BEGIN AVAILABLE DATA

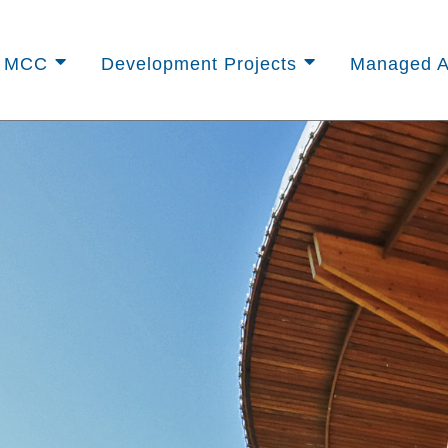
t MCC
Development Projects
Managed A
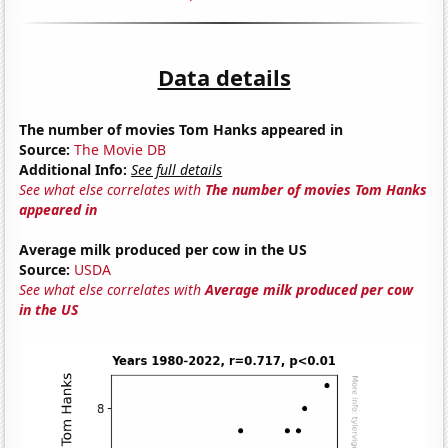
Data details
The number of movies Tom Hanks appeared in
Source:
The Movie DB
Additional Info:
See full details
See what else correlates with
The number of movies Tom Hanks
appeared in
Average milk produced per cow in the US
Source:
USDA
See what else correlates with
Average milk produced per cow
in the US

END AVAILABLE DATA

INSTRUCTION — The expected output is every entry above, character for character, with no pictures.

RESPONSE TO THE TASK —
t MCC
Development Projects
Managed A
Data details
The number of movies Tom Hanks appeared in
Source:
The Movie DB
Additional Info:
See full details
See what else correlates with
The number of movies Tom Hanks
appeared in
Average milk produced per cow in the US
Source:
USDA
See what else correlates with
Average milk produced per cow
in the US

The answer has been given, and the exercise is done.